"AI Psychosis" in Context: How Conversation History Shapes LLM Responses to Delusional Beliefs

Extended interaction with large language models (LLMs) has been linked to the reinforcement of delusional beliefs, a phenomenon attracting growing clinical and public concern. Yet most empirical work evaluates model safety in brief interactions, which may not reflect how these harms develop through sustained dialogue.

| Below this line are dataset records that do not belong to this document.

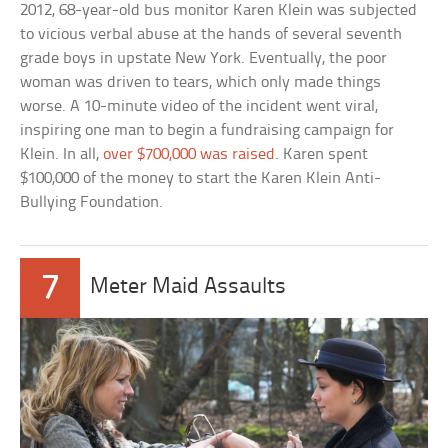
2012, 68-year-old bus monitor Karen Klein was subjected
to vicious verbal abuse at the hands of several seventh
grade boys in upstate New York. Eventually, the poor
woman was driven to tears, which only made things
worse. A 10-minute video of the incident went viral,
inspiring one man to begin a fundraising campaign for
Klein. In all,
over $700,000 was raised
. Karen spent
$100,000 of the money to start the Karen Klein Anti-
Bullying Foundation.
7
Meter Maid Assaults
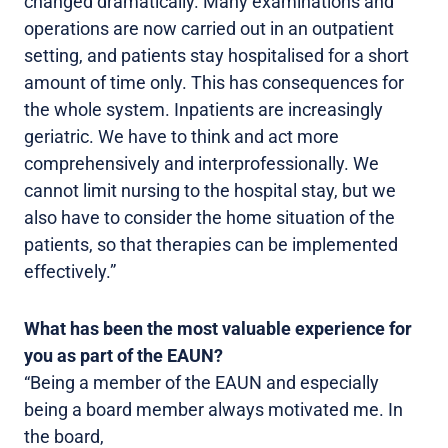
changed dramatically. Many examinations and
operations are now carried out in an outpatient
setting, and patients stay hospitalised for a short
amount of time only. This has consequences for
the whole system. Inpatients are increasingly
geriatric. We have to think and act more
comprehensively and interprofessionally. We
cannot limit nursing to the hospital stay, but we
also have to consider the home situation of the
patients, so that therapies can be implemented
effectively.”
What has been the most valuable experience for
you as part of the EAUN?
“Being a member of the EAUN and especially
being a board member always motivated me. In
the board,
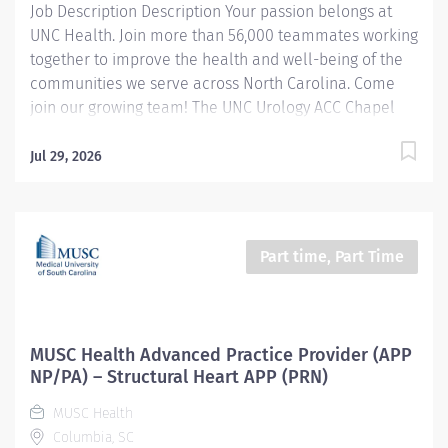
Job Description Description Your passion belongs at
outcomes. Seeks...
UNC Health. Join more than 56,000 teammates working
together to improve the health and well-being of the
communities we serve across North Carolina. Come
join our growing team! The UNC Urology ACC Chapel
Hill Clinic delivers comprehensive, high-quality care
for patients with a wide range of urologic conditions,
Jul 29, 2026
including kidney stones, prostate and bladder
disorders, urologic cancers, incontinence, and
complex surgical needs. As part of UNC Health, our
clinic combines innovative treatment options,
Part time, Part Time
advanced technology, and a patient-centered
approach to achieve outstanding outcomes. Our team
of urologists, advanced practice providers, nurses, and
support staff works collaboratively in a fast-paced
MUSC Health Advanced Practice Provider (APP
environment that values teamwork, professionalism,
NP/PA) – Structural Heart APP (PRN)
and continuous learning. Join us to be part of a
MUSC Health
mission-driven organization committed to clinical
Columbia, SC
excellence,...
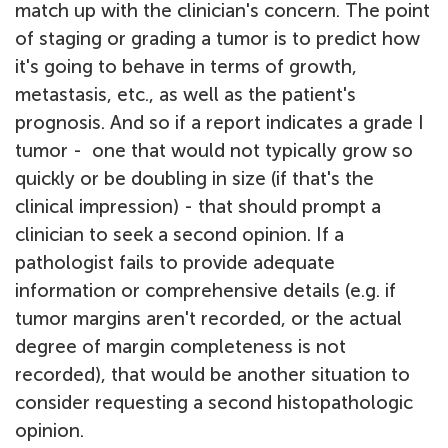
match up with the clinician's concern. The point
of staging or grading a tumor is to predict how
it's going to behave in terms of growth,
metastasis, etc., as well as the patient's
prognosis. And so if a report indicates a grade I
tumor - one that would not typically grow so
quickly or be doubling in size (if that's the
clinical impression) - that should prompt a
clinician to seek a second opinion. If a
pathologist fails to provide adequate
information or comprehensive details (e.g. if
tumor margins aren't recorded, or the actual
degree of margin completeness is not
recorded), that would be another situation to
consider requesting a second histopathologic
opinion.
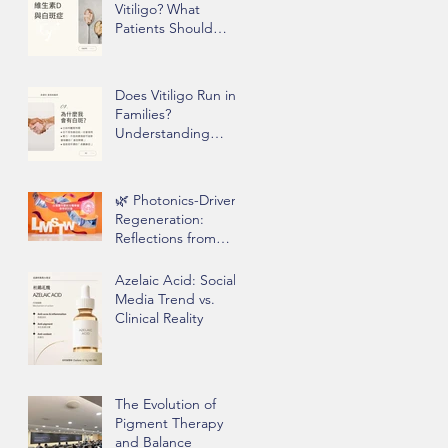
Vitiligo? What
Patients Should
Know Before Taking
Supplements
Does Vitiligo Run in
Families?
Understanding
Genetics, Stress,
and Epigenetics
🌿 Photonics-Driven
Regeneration:
Reflections from
Clinical Practice
Azelaic Acid: Social
Media Trend vs.
Clinical Reality
The Evolution of
Pigment Therapy
and Balance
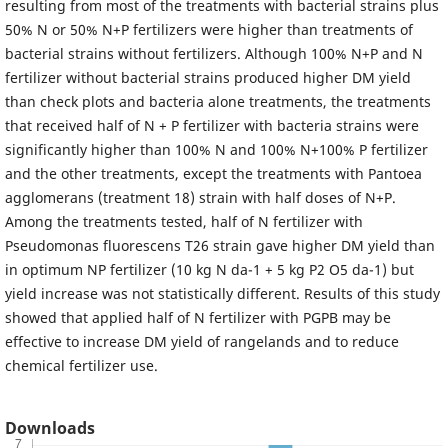
resulting from most of the treatments with bacterial strains plus
50% N or 50% N+P fertilizers were higher than treatments of
bacterial strains without fertilizers. Although 100% N+P and N
fertilizer without bacterial strains produced higher DM yield
than check plots and bacteria alone treatments, the treatments
that received half of N + P fertilizer with bacteria strains were
significantly higher than 100% N and 100% N+100% P fertilizer
and the other treatments, except the treatments with Pantoea
agglomerans (treatment 18) strain with half doses of N+P.
Among the treatments tested, half of N fertilizer with
Pseudomonas fluorescens T26 strain gave higher DM yield than
in optimum NP fertilizer (10 kg N da-1 + 5 kg P2 O5 da-1) but
yield increase was not statistically different. Results of this study
showed that applied half of N fertilizer with PGPB may be
effective to increase DM yield of rangelands and to reduce
chemical fertilizer use.
Downloads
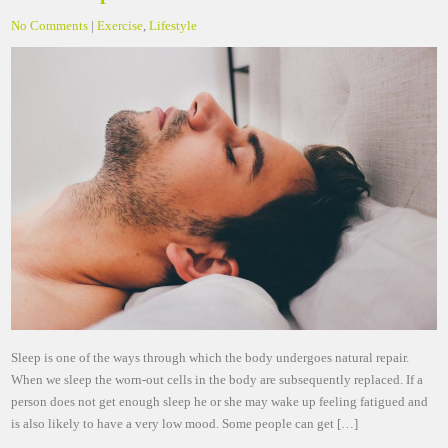
No Comments
|
Exercise
,
Lifestyle
Sleep is one of the ways through which the body undergoes natural repair.
When we sleep the worn-out cells in the body are subsequently replaced. If a
person does not get enough sleep he or she may wake up feeling fatigued and
is also likely to have a very low mood. Some people can get […]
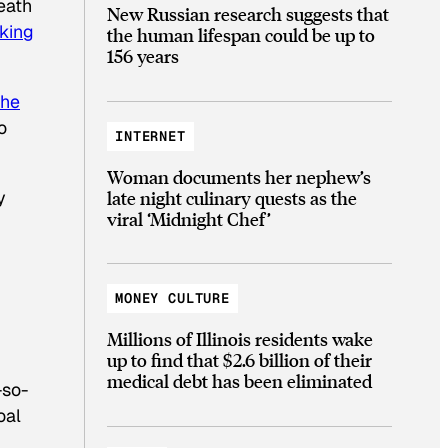
eath
New Russian research suggests that
king
the human lifespan could be up to
156 years
the
o
INTERNET
Woman documents her nephew’s
late night culinary quests as the
y
viral ‘Midnight Chef’
MONEY CULTURE
Millions of Illinois residents wake
up to find that $2.6 billion of their
medical debt has been eliminated
-so-
oal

We tested five models across three levels of accumulated context, using the same escalating delusional history to isolate its effect on model behaviour. Human raters coded responses on risk and safety dimensions, and each model was analysed qualitatively. Models separated into two distinct tiers: GPT-4o, Grok 4.1 Fast, and Gemini 3 Pro exhibited high-risk, low-safety profiles; Claude Opus 4.5 and GPT-5.2 Instant displayed the opposite pattern. As context accumulated, performance tended to degrade in the unsafe group, while the same material activated stronger safety interventions among the safer models. Qualitative analysis identified distinct mechanisms of failure, including validation of the user's delusional premises, elaboration beyond them, and attempting harm reduction from within the delusional frame. Safer models, however, often used the established relationship to support intervention, taking accountability for past missteps so that redirection would not be received as betrayal. These findings indicate that accumulated context functions as a stress test of safety architecture, revealing whether a model treats prior dialogue as a worldview to inherit or as evidence to evaluate. Short-context assessments may therefore mischaracterise model safety, underestimating danger in some systems while missing context-activated gains in others. The results suggest that delusional reinforcement by LLMs reflects a preventable alignment failure. In demonstrating that these harms can be resisted, the safer models establish a baseline future systems should now be expected to meet.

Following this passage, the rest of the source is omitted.